Motivation….motivation. Where are you? Lately, I seem to be lacking it and it is killing me. Many nights I go to bed after having set out all of my running gear, garmin and ipod shuffle charging, and my alarm set for 5:40AM..
with every intension in the world to start my day bright and early to get my workout in before an exhausting 8 hours on the clock.
So what happens? I turn that alarm to 6:30AM faster than you can blink and I’m out
in .7 seconds. Sleeping in until the last possible second is my life goal for every morning apparently, and to have me rushing out the door, hoping to get to the time clock on time so that I am not docked 15 mins. If only I would get up when that FIRST alarm went off, and take 20 mins to go run, I would be able to start my day off early AND feel better with those endorphins flowing. Instead…

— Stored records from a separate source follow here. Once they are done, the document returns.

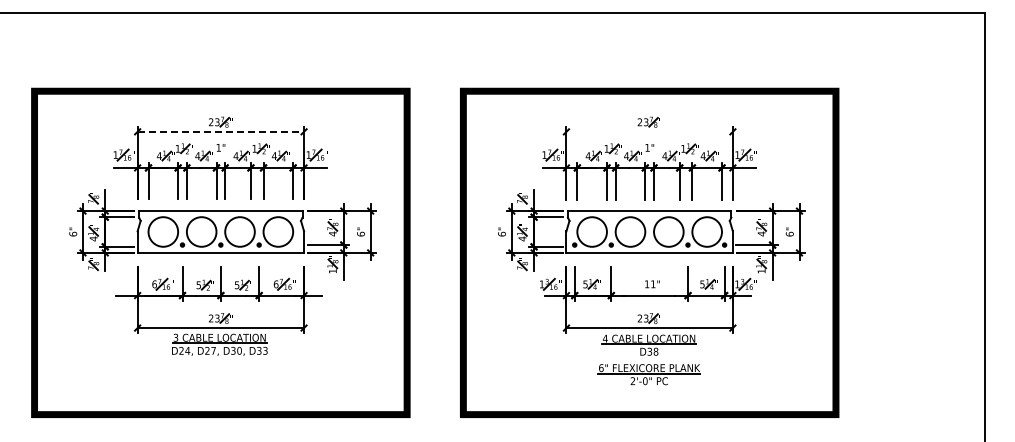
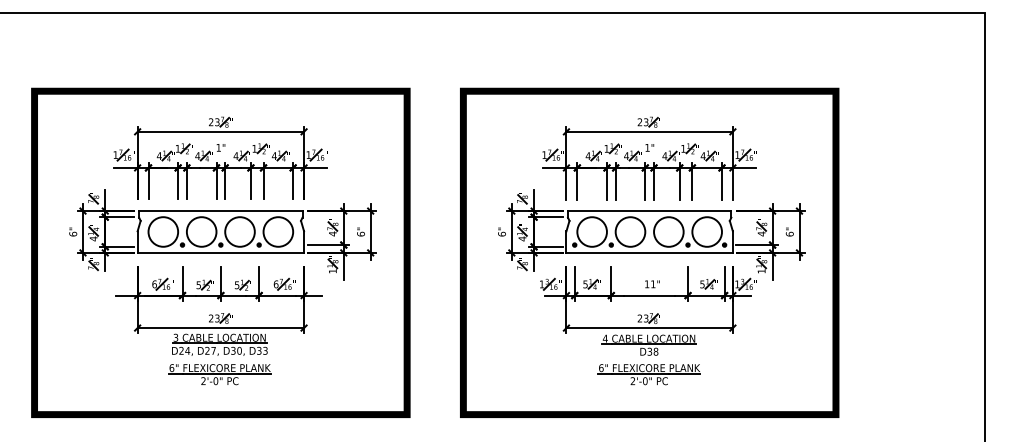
line at (221, 131): dashed -> solid
line at (649, 131): none -> present
part at (219, 374): none -> present
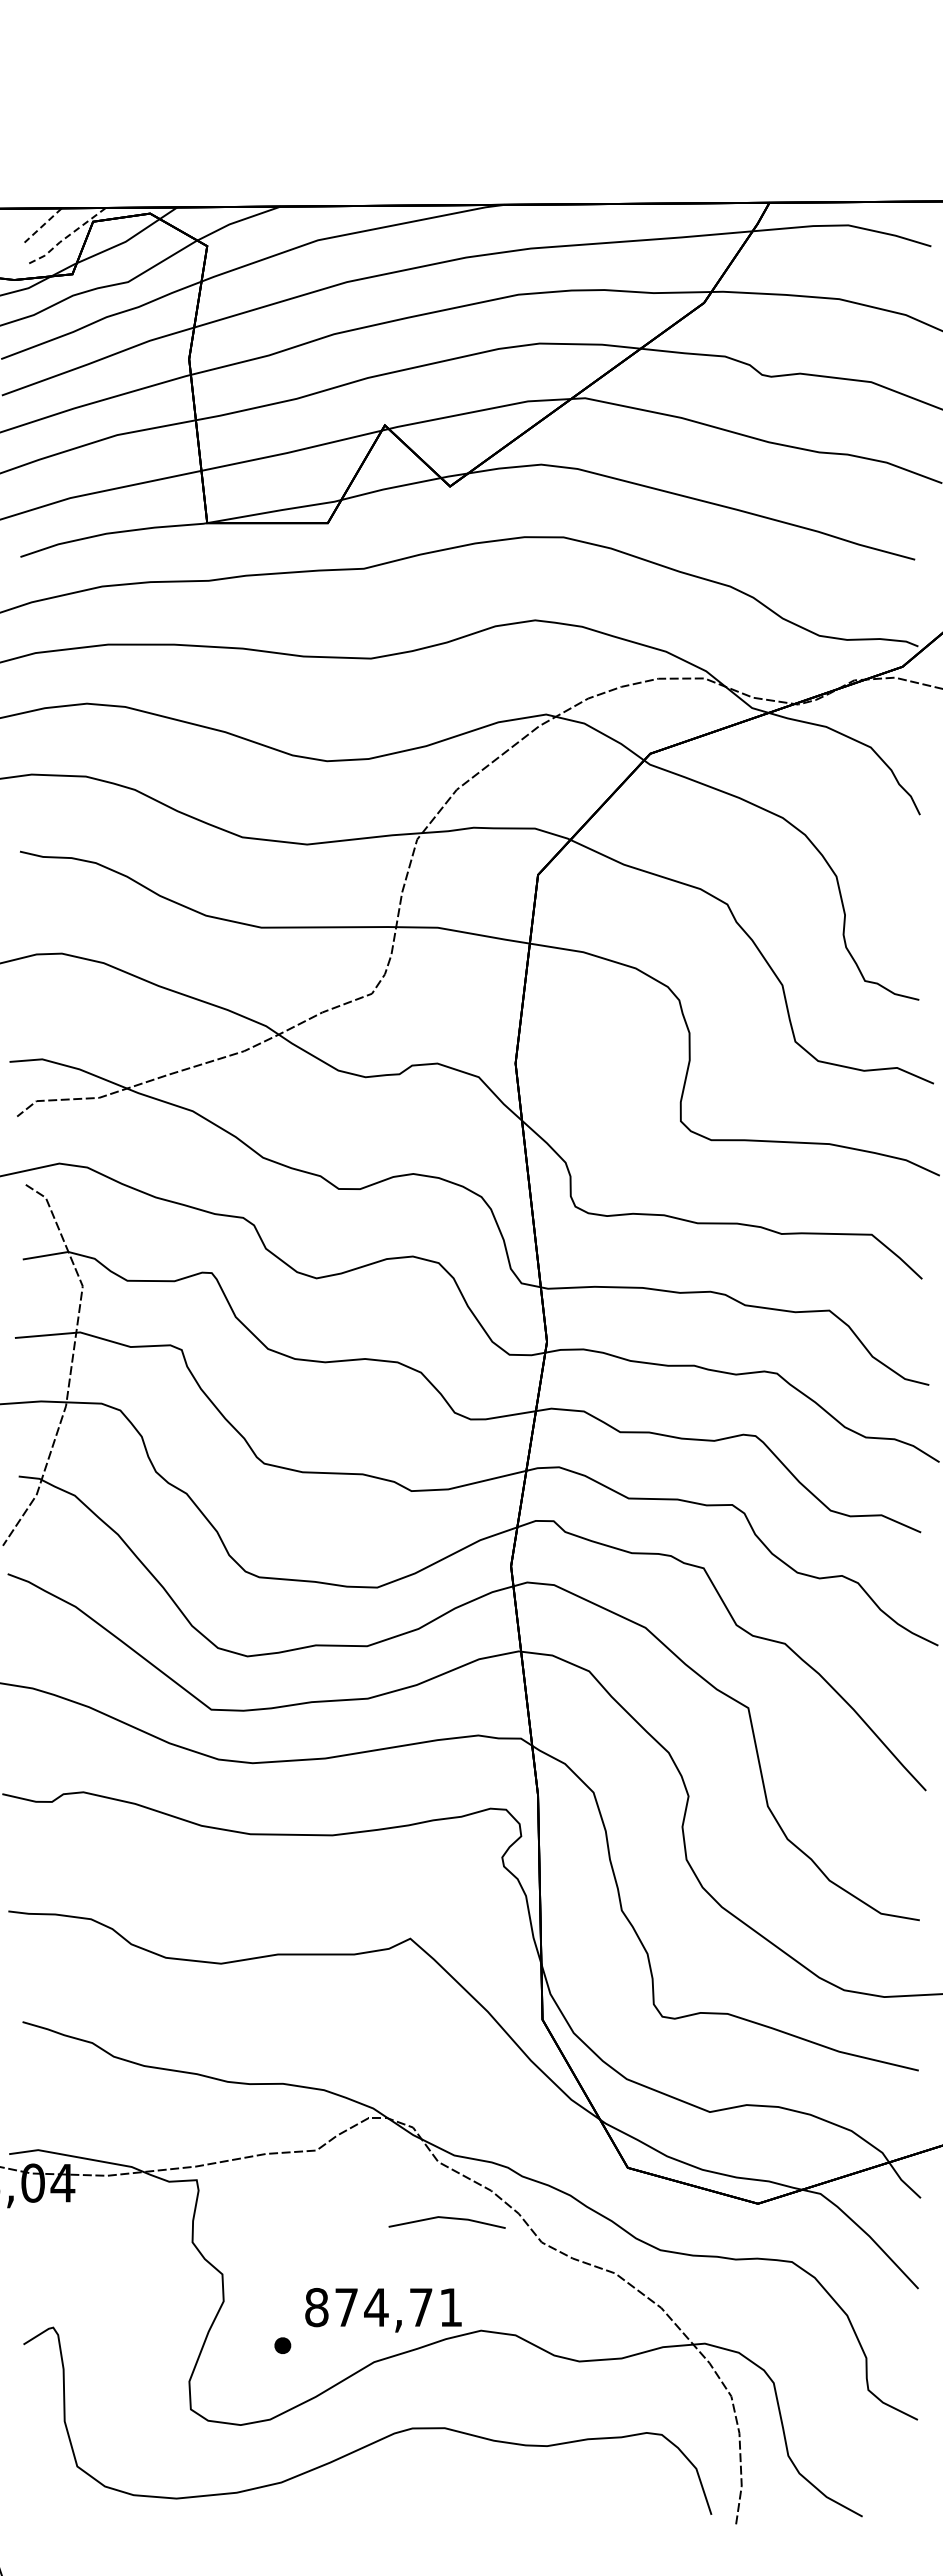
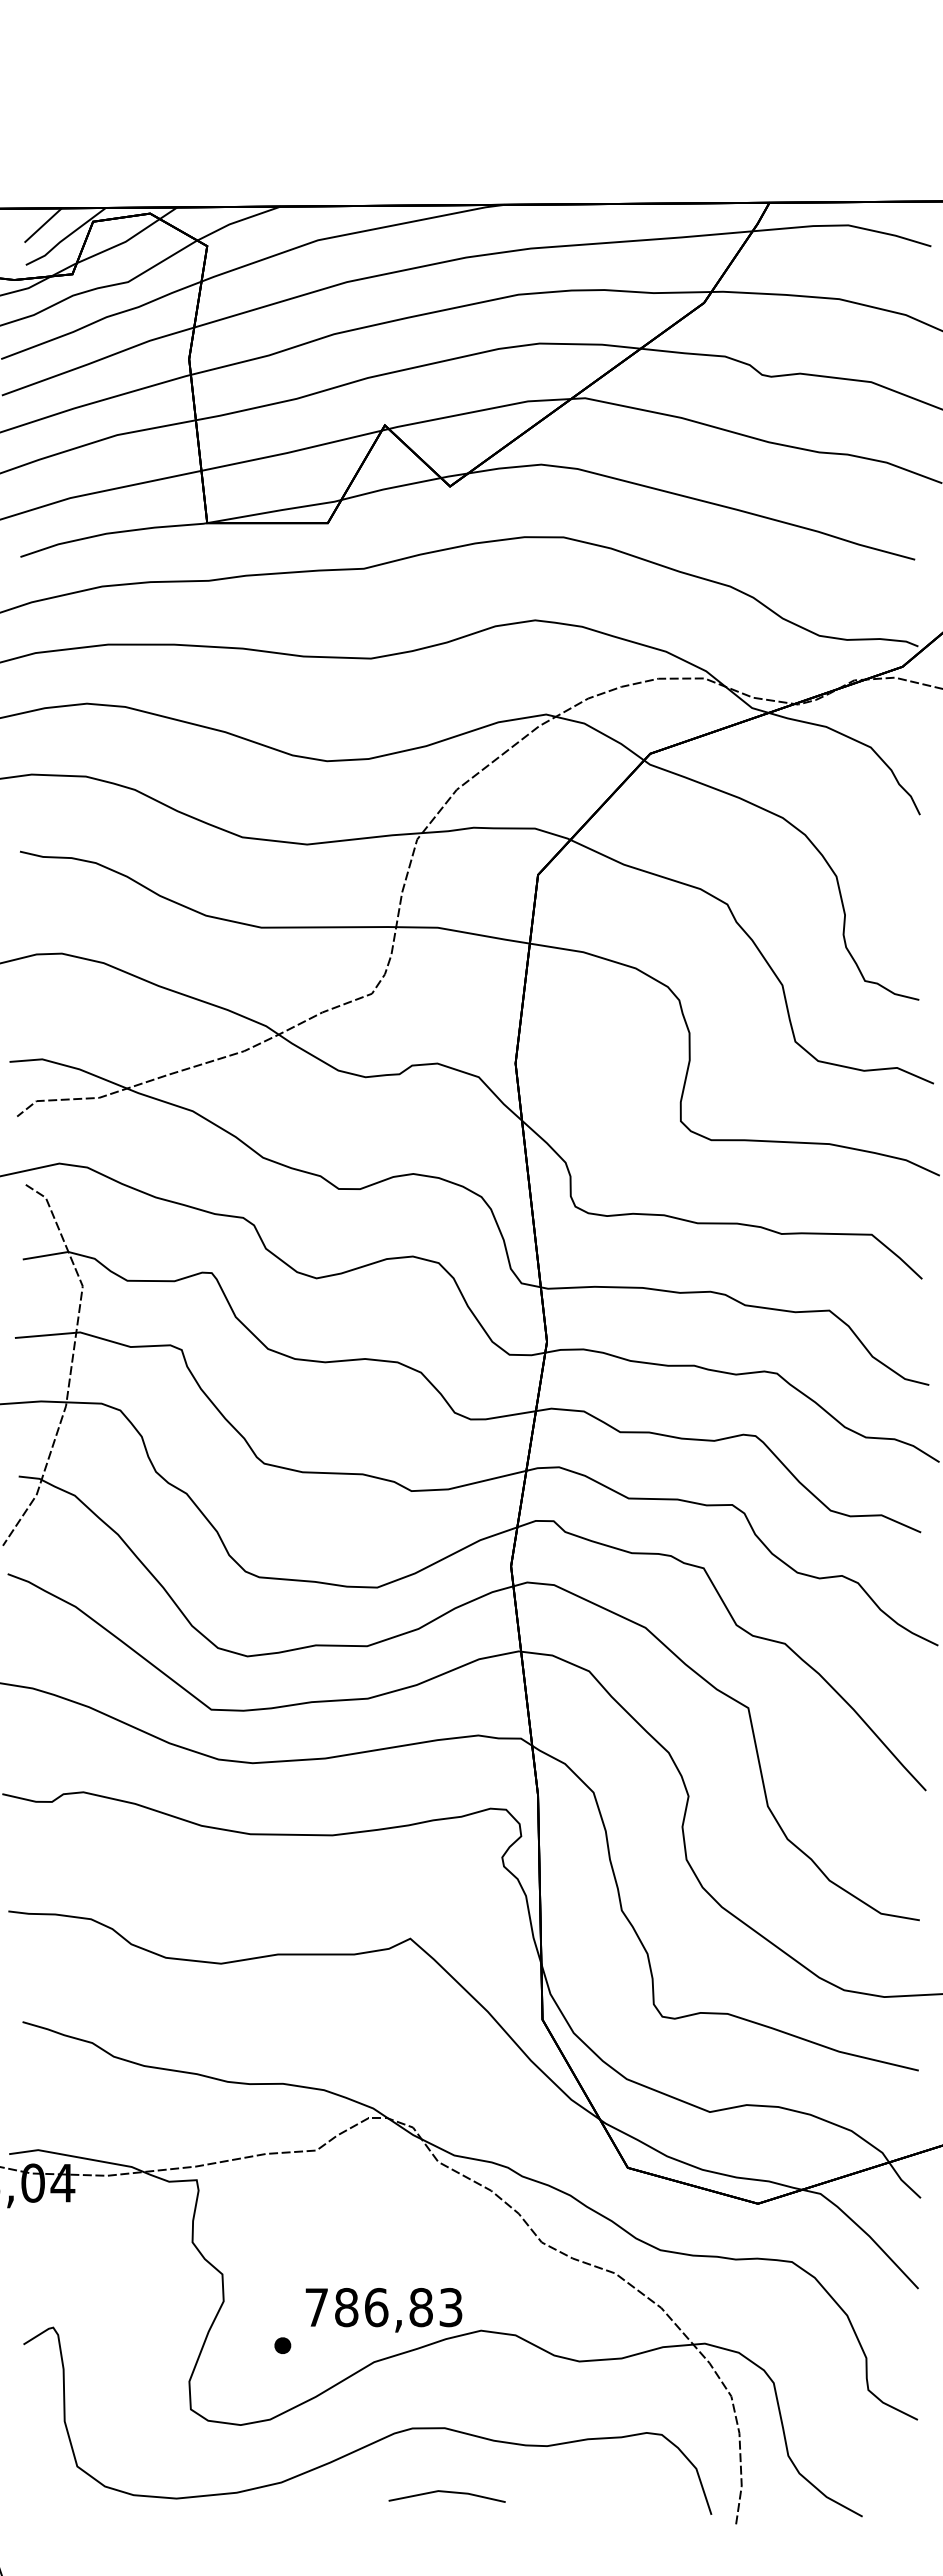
line at (42, 225): dashed -> solid
line at (65, 238): dashed -> solid
line at (446, 2218) position: (446, 2218) -> (446, 2492)
text at (383, 2307): 874,71 -> 786,83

…I feel sluggish, eat my breakfast as I’m driving to work and then my morning starts as soon as I clock in. I have the next 8 hours to be productive on my feet and end up feeling tired and just ready to relax when I walk in the door of our apartment. Don’t get me wrong.. Some days I will have that motivation to DO SOMETHING after I get home. For instance, Monday I gave Andrew no choice and put my foot down about going to get in a good workout. and we did. and it was great… But then, now it’s been TWO days and I’m still sitting on the couch not wanting to do anything but
be lazy relax.
Maybe I need a workout partner, a running buddy… somebody that can hold me accountable and EXPECT me to be at a certain place at a certain time ready to SWEAT. I so much miss my girl >Susan< that I ran with back in my hometown. Yes, I have coworkers that all run and go to the gym, but none of us go to the same gym and we all live too far away to meet up for just a quick run before work, and have time to get ready. Or maybe it’s because Andrew and I were apart for a year and a half before our wedding day and I’m still itching to get home to see him every.single.afternoon. It would be easier if he was motivated too, but he works outside in the heat all day and the last thing he wants to do is sweat more. Still, none of this is a reasonable excuse for any of the laziness I have had.
You’ve heard my sob story, and I’m done complaining and feeling sorry for myself. So now I need YOU. Yes, YOU, to give me some advice, or tell me WHAT TO DO. Have you ever been in a rut like this where it is difficult to make yourself just go do it? What things did you have to change or give up to make it happen?
Seriously, HELP me people. Get me off of my butt and have me wanting to make it happen. I need that extra push and maybe some tough love. Hey, I gotta lose this 10lbs somehow! -Oh and a little update on my eating….. I HAVE done better. LOTS of produce and healthier things were thrown in the cart when we shopped the other night. Progress in that department atleast.
Oh and if any of you are in the Charleston area, let me know so you can whip my mind and booty into shape!
Ok… go ahead… Give me a piece of your mind!